One sunny Sunday morning, three city girls woke up and decided they were up for the challenge. They put on sunscreen (no other make-up), threw on t-shirts and sneakers (outfits usually confined to the gym), packed their backpacks (a bag so functional it’s not even considered an accessory) with bottled water and snacks, and raced to Grand Central Station. After sprinting through the terminal with barely enough time to buy train tickets and coffee (both given the same priority), they boarded the 10:07 AM train with not a minute to spare. They settled into the cushioned seats of Metro North and spent the next hour watching the scenery change. The apartment towers of East Harlem fading into the manicured lawns of Westchester followed by the Hudson River landscapes of Putnam County.
A pleasant seventy minute train ride and the conductor is announcing their destination station. The town of Cold Springs: a small riverside town surrounded by considerable hills with a copious number of hiking trails all accessible from public transportation. They exit the train and survey the unfamiliar surroundings. Standing on the town’s main street, they can see a smattering of antique shops and cafes. No taxis, not a Starbucks or bodega in sight.
They decide to buy sandwiches and fruit, a picnic for the hike. An ancient deli presented itself, its painted sign woefully faded, the Hostess products on the counter giving the distinct impression they’d sat there unsold for months. The homely woman behind the counter is confused by their requests for whole wheat toast and no mayonnaise. She only has white or multi-grain bread. “Multi-grain is fine,” they say, rolling their eyes.
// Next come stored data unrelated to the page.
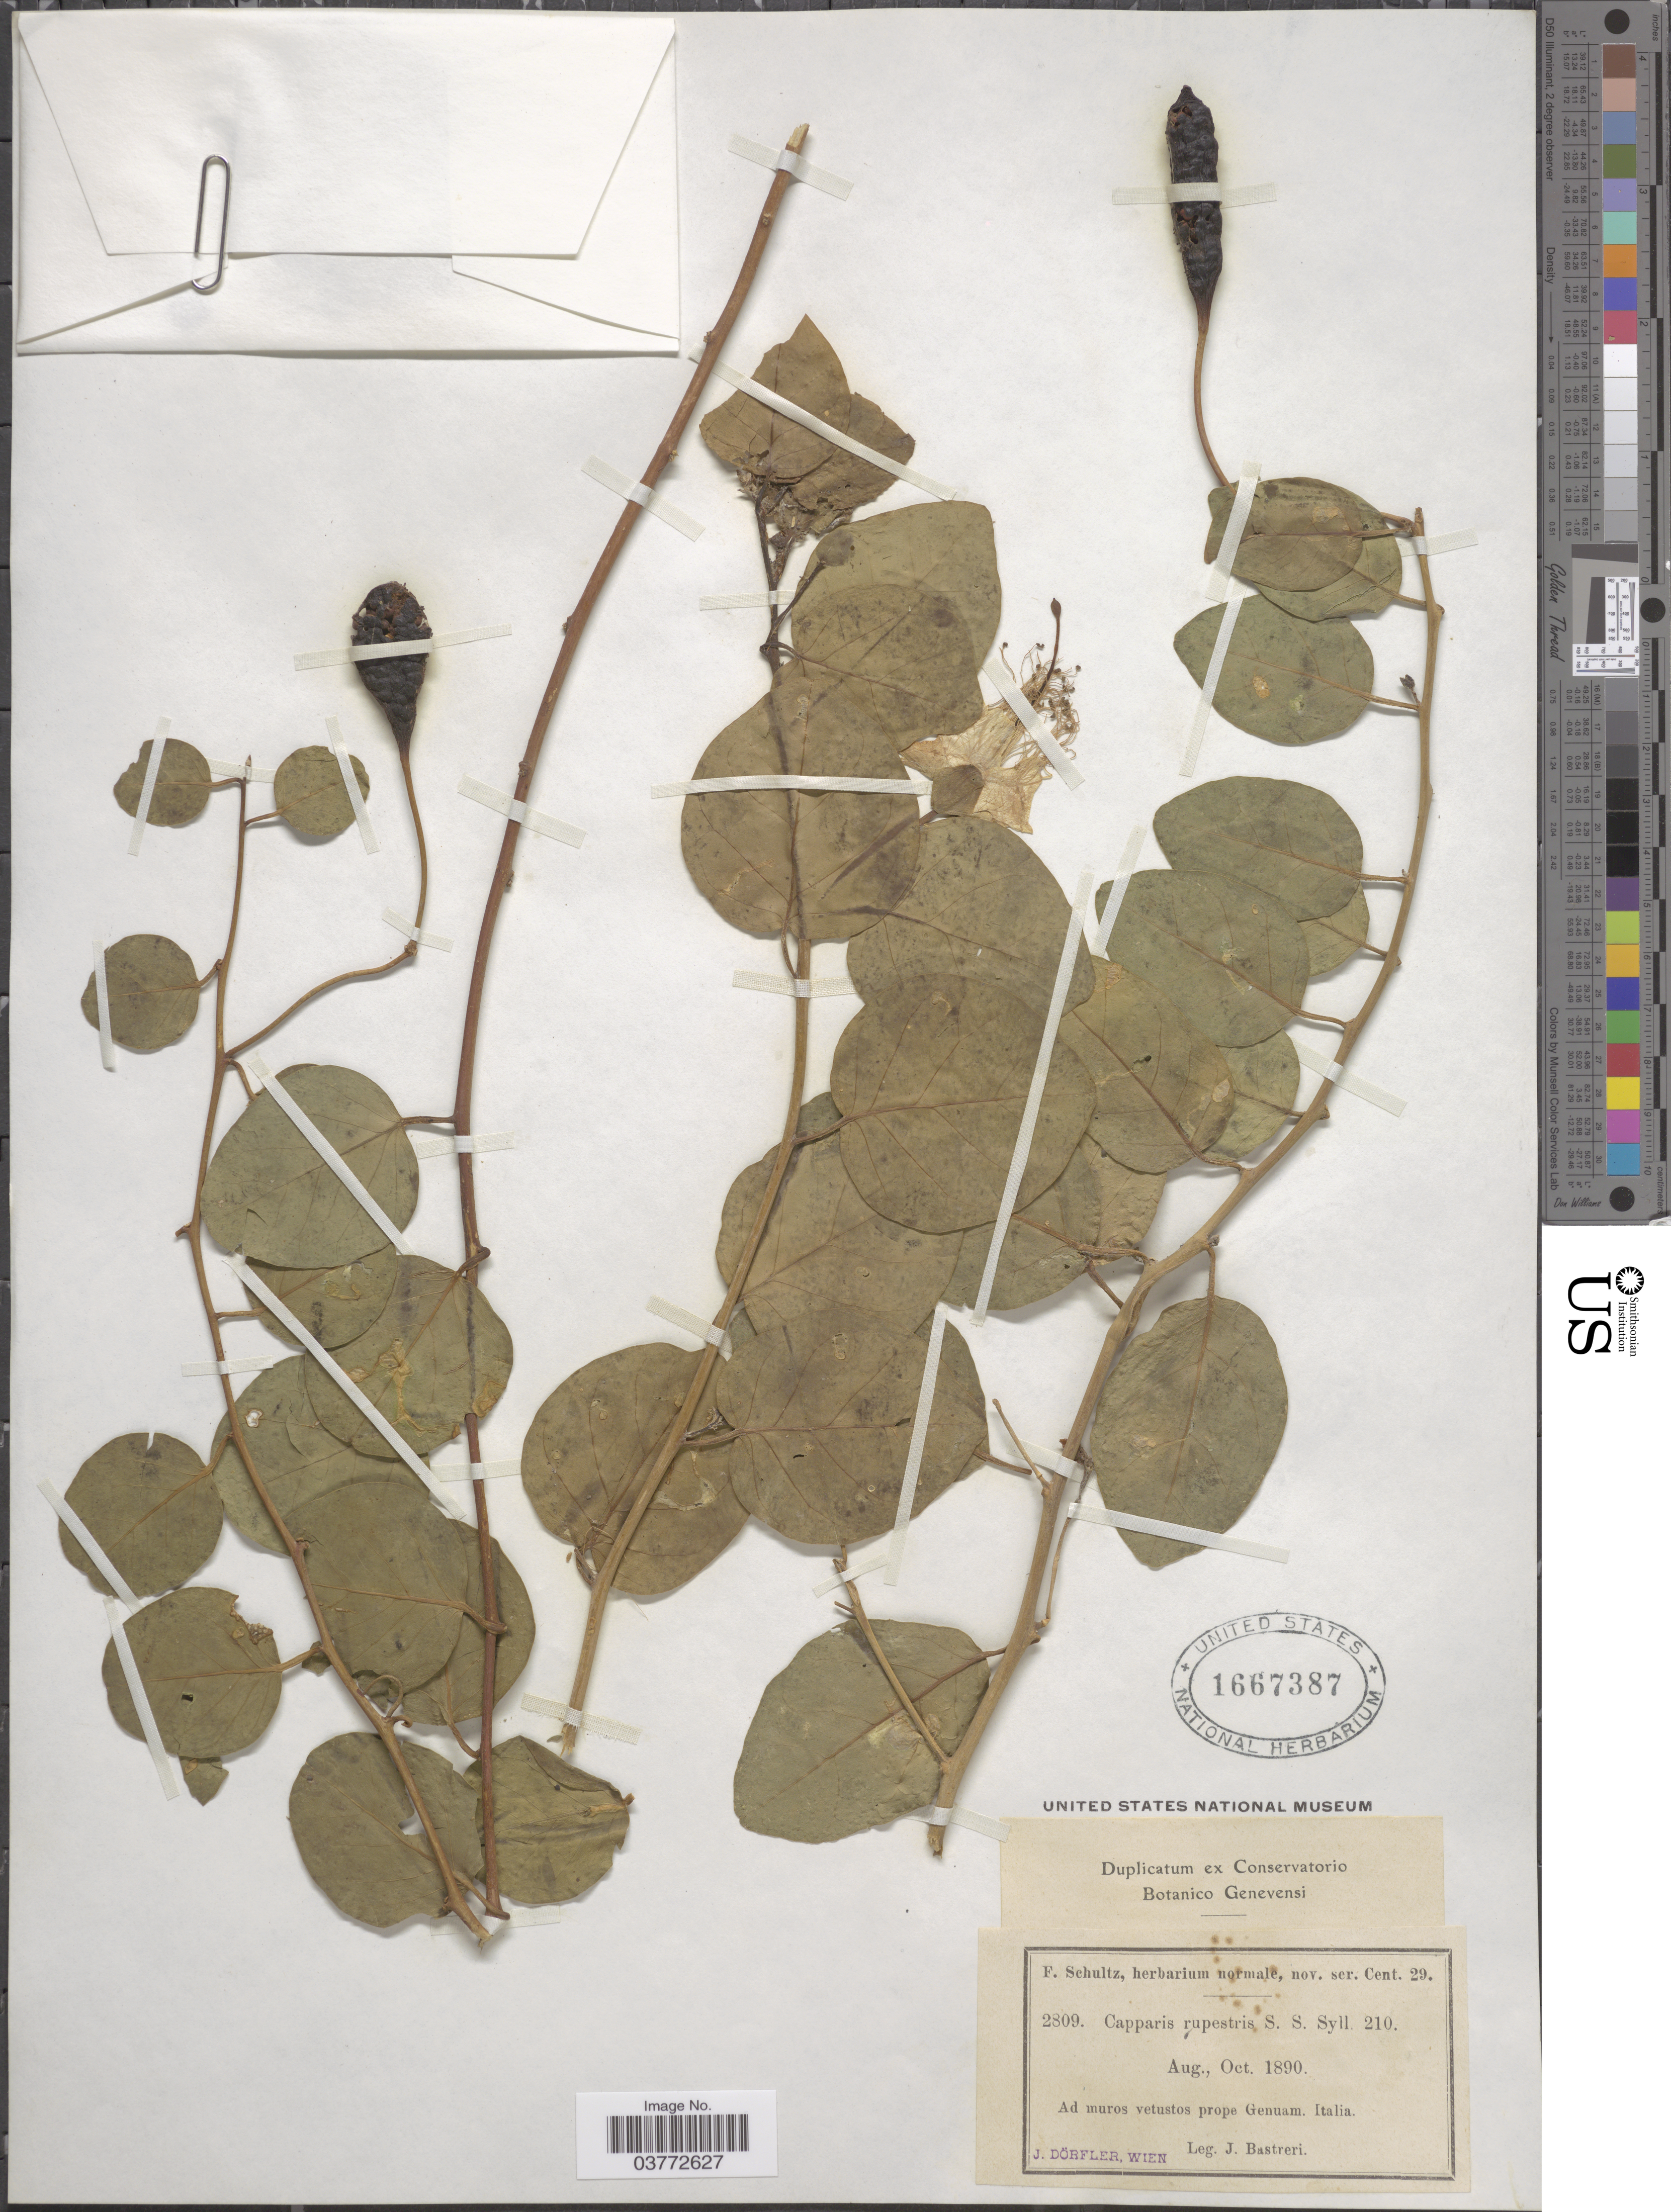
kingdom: Plantae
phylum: Tracheophyta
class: Magnoliopsida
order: Brassicales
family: Capparaceae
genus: Capparis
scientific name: Capparis orientalis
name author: Veill.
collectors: J. Bastreri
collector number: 2809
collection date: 1890-08/1890-10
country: Italy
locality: Ad muros vetustos prope Genuam.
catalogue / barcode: US 1667387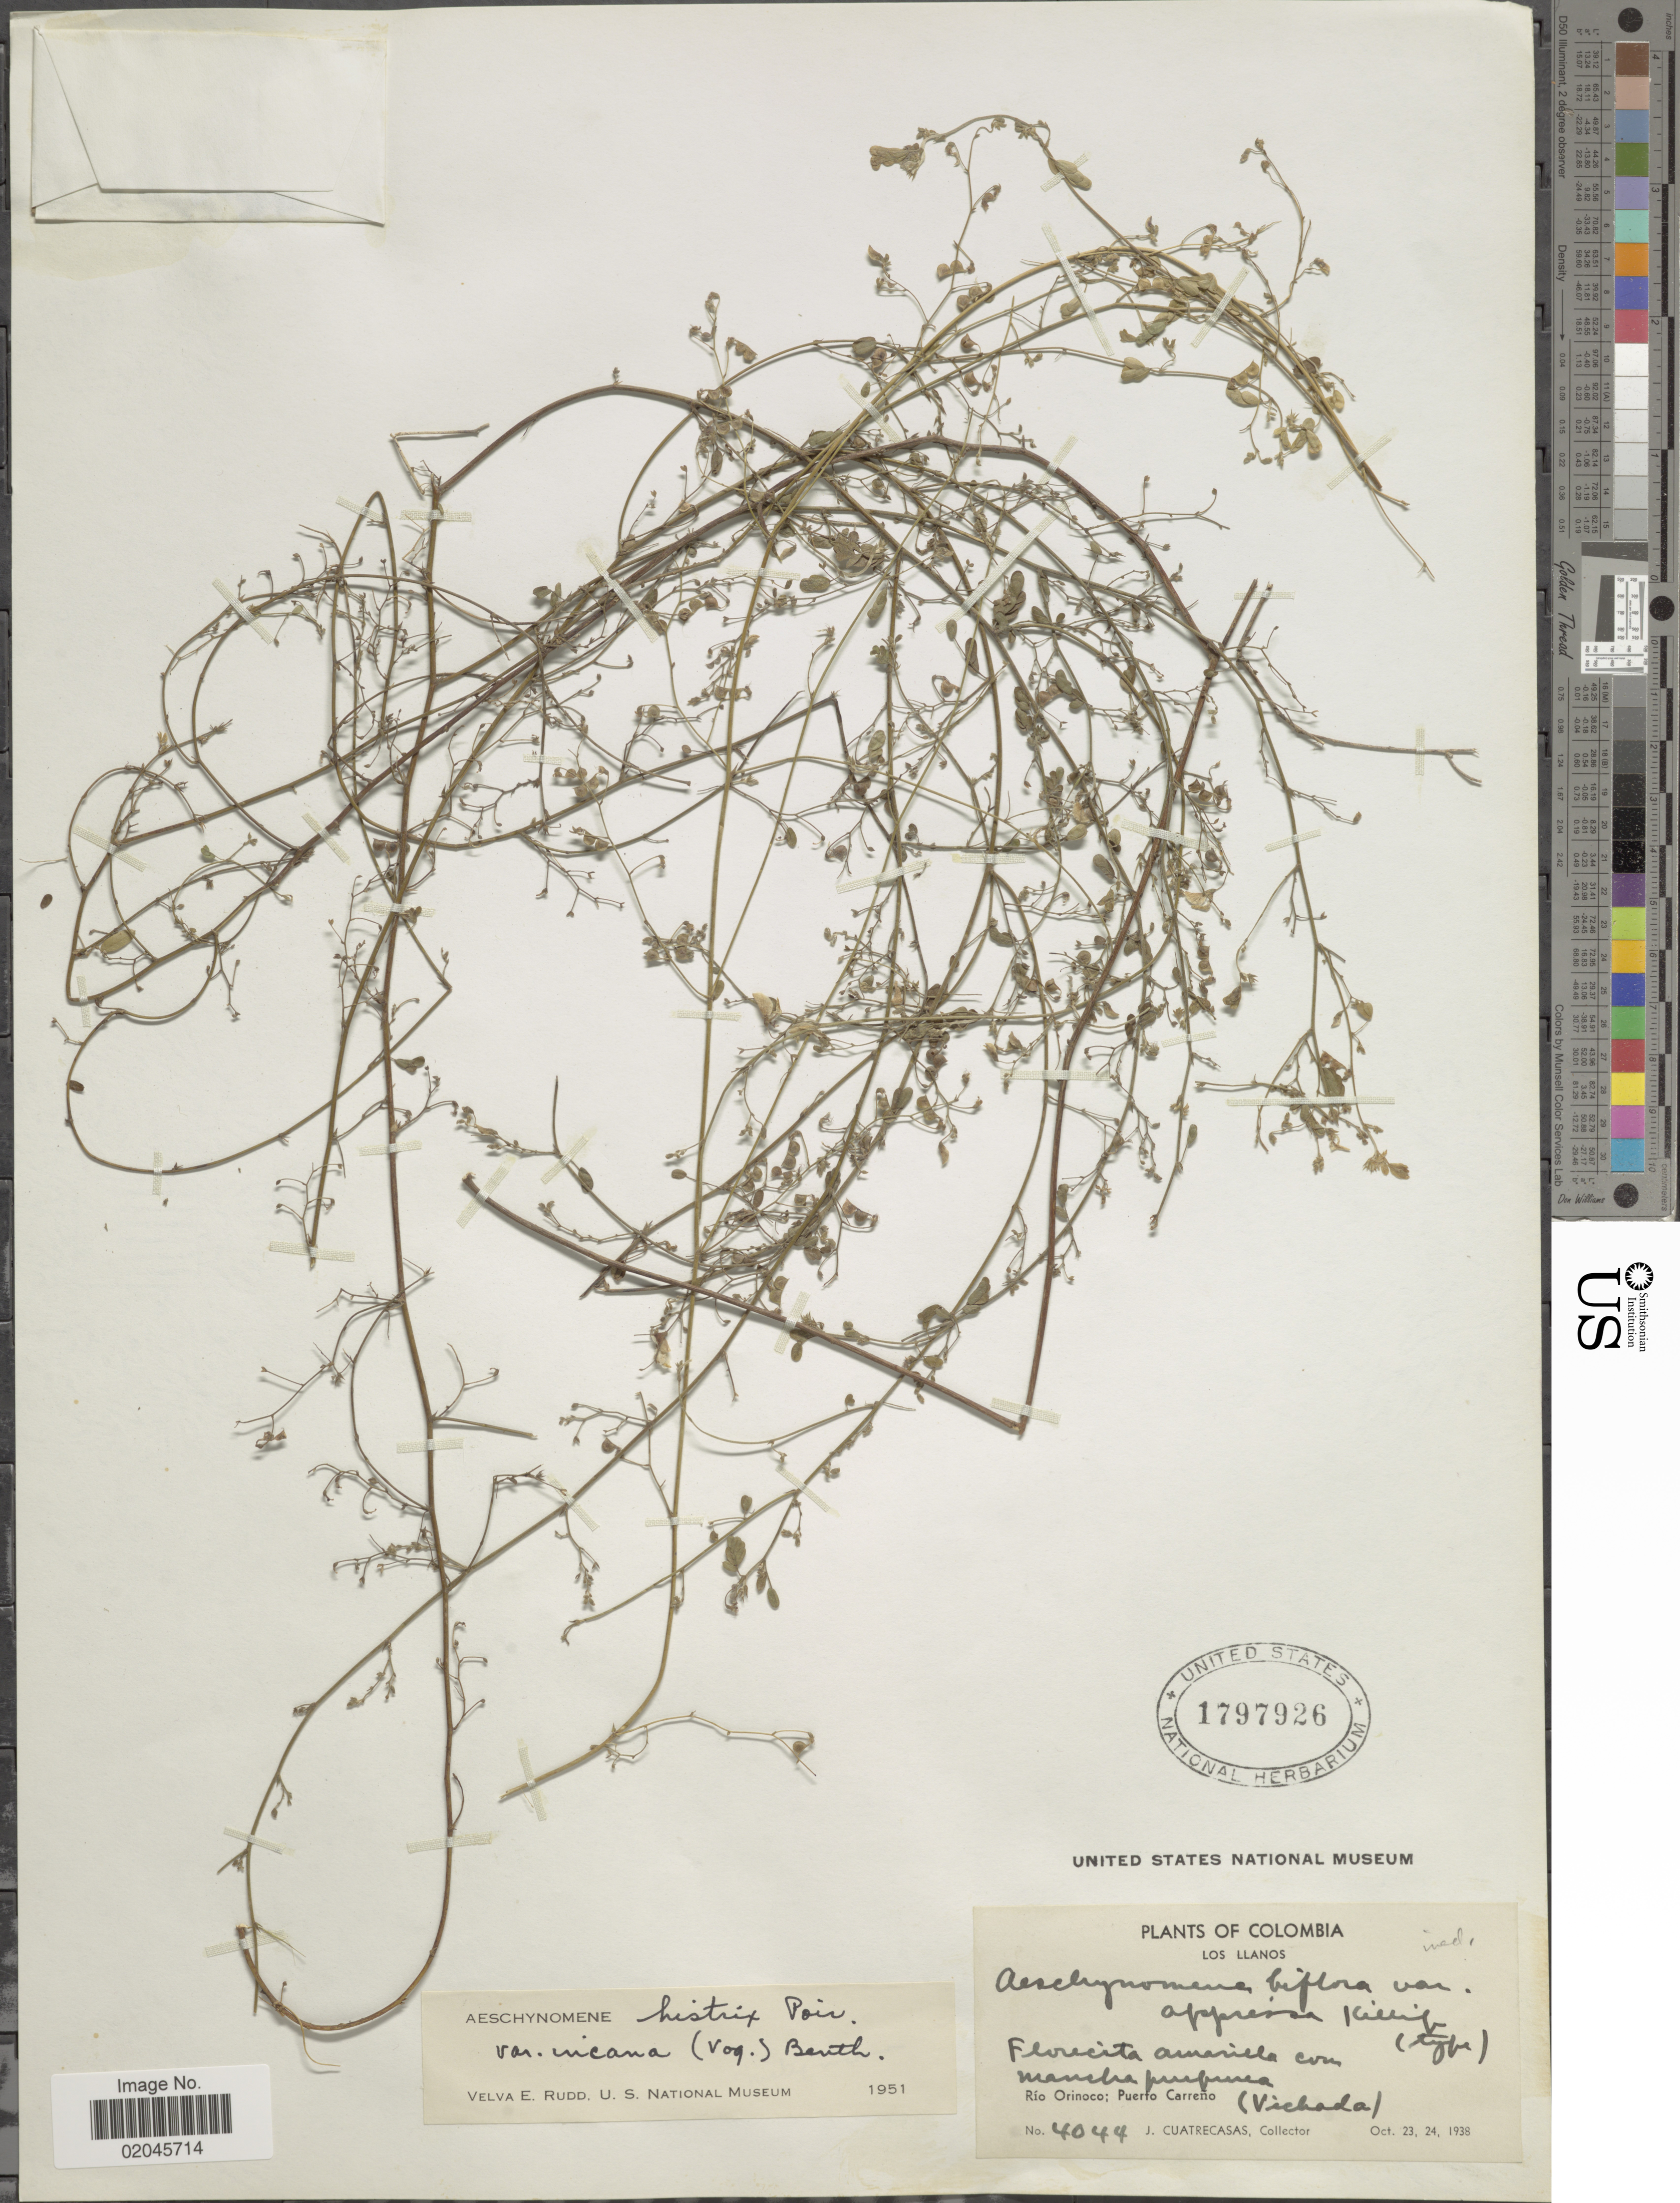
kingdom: Plantae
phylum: Tracheophyta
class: Magnoliopsida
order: Fabales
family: Fabaceae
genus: Aeschynomene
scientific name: Aeschynomene histrix var. incana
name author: Benth.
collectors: J. Cuatrecasas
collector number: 4044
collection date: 1938-10-23/1938-10-24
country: Colombia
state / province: Vichada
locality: Los Llanos, Rio Orinoco:Puerto Carreno.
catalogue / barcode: US 1797926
They leave the shop, sandwiches in hand, disappointed the price was no cheaper than that of sandwiches in the city. “And they didn’t even have avocado!”
It is a land of large houses, yards, elaborate gardens, and supermarkets with parking lots. All-American fixtures, but strange to eyes accustomed to skyscrapers and shoebox apartments.
They turned around a corner, started down a path, and the next moment they are surrounded by thick woods. No other people in sight, no signs of civilization, apart from the occasional yellow trail marker. They sally forth, dappled by sunlight shining through the trees.
As they hike, they remember stories from summer camp, share plans for the summer, and check GPS from an iPhone that still has service. They befriend a toad, pose for pictures, and dish about the various men in their lives. The exclamations of “this was such a good idea”, “we should get out of the city more often”, and “it’s such a perfect day” are numerous.
They hike for several hours, stopping to eat their sandwiches (“not bad”), to admire views, and bemoan the blueberry bushes that are not yet baring fruit. They all agree this is the best exercise they could hope for and a fantastic way to spend a Sunday. “Let’s promise we will do this more often,” they vow.
They stand at a vista point. “This is higher than the Empire State Build. Breathtaking.”
The hike ends with a long stint down hill and some unsure footing. The woods ends abruptly, cut off by the highway that leads back to the town. For ten minutes they walk on the shoulder of the road, no sidewalks in these parts, passed only by the occasional car.
That hike would earn anyone an ice cream, but as city girls they opt for frozen yogurt covered in blackberries and chopped mango. The next train departs in 30 minutes: the perfect amount of time to stroll down to the river and to finish their frosty treats.
They sit by the water in the early evening and wonder if they’ll ever move to the suburbs. The thought isn’t exactly appealing, but in a future with a family- who knows? What they do know, right in that moment, is that as much as they love New York City, they love leaving New York City too.